[ECCV 2024] Learning Unified Reference Representation for Unsupervised Multi-class Anomaly Detection
We utilize the Python 3.9
interpreter in our experiments. Install the required packages using the following command:
pip3 install -r requirements.txt
Download MVTec-AD or VisA datasets, and organize them in the following file structure (the default structure of MVTec-AD):
├── class1
│ ├── ground_truth
│ │ ├── defect1
│ │ └── defect2
│ ├── test
│ │ ├── defect1
│ │ ├── defect2
│ │ └── good
│ └── train
│ └── good
├── class2
...
We load the pretrained model weights from local files, as indicated by code line 57
in file trainer.py
.
if 'efficientnet' in self.args.backbone_arch:
config = efn_cfg(url='', file=f'{self.args.root_path}/pretrained/tf_efficientnet_b6_aa-80ba17e4.pth')
elif 'resnet50' in self.args.backbone_arch:
config = res_cfg(url='', file=f'{self.args.root_path}/pretrained/wide_resnet50_racm-8234f177.pth')

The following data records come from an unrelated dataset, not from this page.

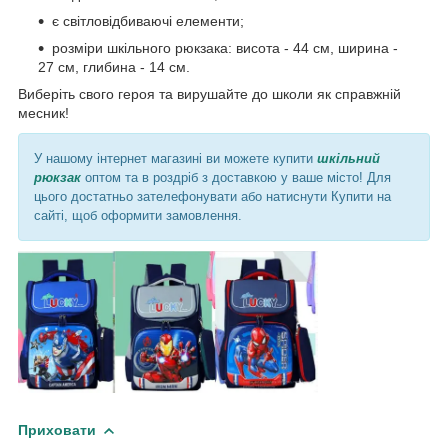
є світловідбиваючі елементи;
розміри шкільного рюкзака: висота - 44 см, ширина -
27 см, глибина - 14 см.
Виберіть свого героя та вирушайте до школи як справжній
месник!
У нашому інтернет магазині ви можете купити
шкільний
рюкзак
оптом та в роздріб з доставкою у ваше місто! Для
цього достатньо зателефонувати або натиснути Купити на
сайті, щоб оформити замовлення.
Приховати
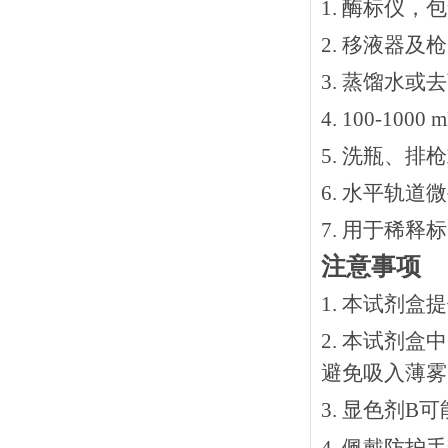
1. 酶标仪，
2. 移液器及
3. 蒸馏水或
4. 100-10
5. 洗瓶、
6. 水平轨道
7. 用于稀
注意事项
1. 本试剂
2. 本试剂
避免吸入薄雾
3. 显色剂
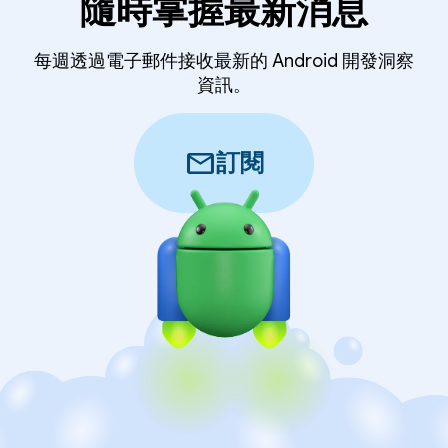
隨時掌握最新消息
每週透過電子郵件接收最新的 Android 開發洞察
資訊。
mail
訂閱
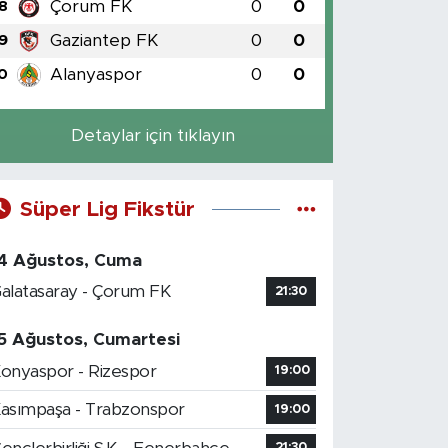
Çorum FK
0
0
8
Gaziantep FK
0
0
9
Alanyaspor
0
0
0
Detaylar için tıklayın
Süper Lig Fikstür
4 Ağustos, Cuma
alatasaray - Çorum FK
21:30
5 Ağustos, Cumartesi
onyaspor - Rizespor
19:00
asımpaşa - Trabzonspor
19:00
21:30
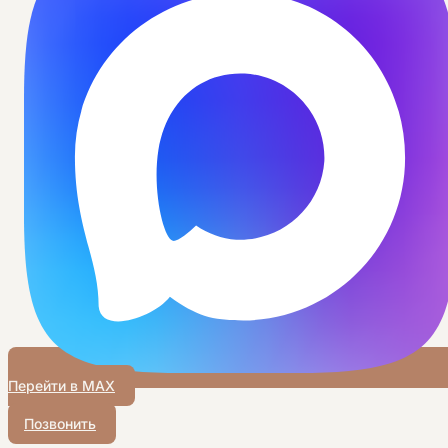
Перейти в MAX
Позвонить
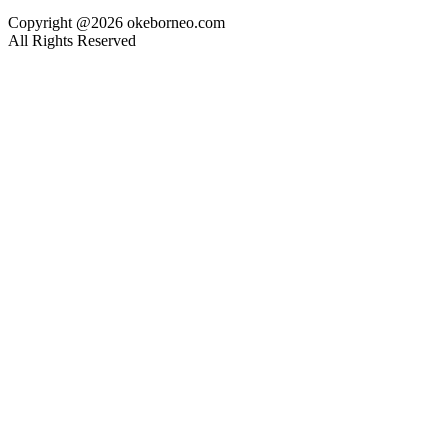
Copyright @2026 okeborneo.com
All Rights Reserved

encoder = timm.create_model(
self.args.backbone_arch,
features_only=True,
pretrained_cfg=config,
out_indices=self.args.out_indices,
pretrained=True
)
However, it can be modified to download and load the pretrained model from the network, by simply deleting this config and pretrained_cfg=config
in timm.create_model
function.
Train our RLR with the following command:
python3 main.py \
--root_path $your_proj_path \
--dataset mvtec \ # mvtec or visa
--data_path $your_data_path \
--backbone_arch tf_efficientnet_b6 \ # efficientnet or wrideresenet
--feature_levels 2 \ # 2 or 3
--out_indices 2 3 \ # 2 3 or 1 2 3
--feature_jitter 4 \
--layers 4 \
--blocks mca nsa \
--blocks_gate none \
--batch_size 4 \
--num_epochs 200 \
--save_prefix $tag
Test the model with the following command:
python3 main.py \
--root_path $your_proj_path \
--dataset mvtec \ # mvtec or visa
--data_path $your_data_path \
--backbone_arch tf_efficientnet_b6 \ # efficientnet or wrideresenet
--feature_levels 2 \ # 2 or 3
--out_indices 2 3 \ # 2 3 or 1 2 3
--layers 4 \
--blocks mca nsa \
--blocks_gate none \
--batch_size 16 \
--save_prefix $tag \
--mode test \
--vis
We train additional decoder models to visualize the features, allowing for a more intuitive display of the reconstructed feature effects. It is important to note that the decoder is solely used for feature visualization and does not participate in the anomaly detection process. Therefore, the decoder is not mandatory.
Train the decoder with the following command:
python3 main.py \
--root_path $your_proj_path \
--dataset mvtec \ # mvtec or visa
--data_path $your_data_path \
--backbone_arch tf_efficientnet_b6 \ # efficientnet or wrideresenet
--feature_levels 2 \ # 2 or 3
--out_indices 2 3 \ # 2 3 or 1 2 3
--with_decoder \
--batch_size 16 \
--num_epochs 100 \
Add --with_decoder
to the aforementioned Test command
to incorporate the visualization of features in the test results.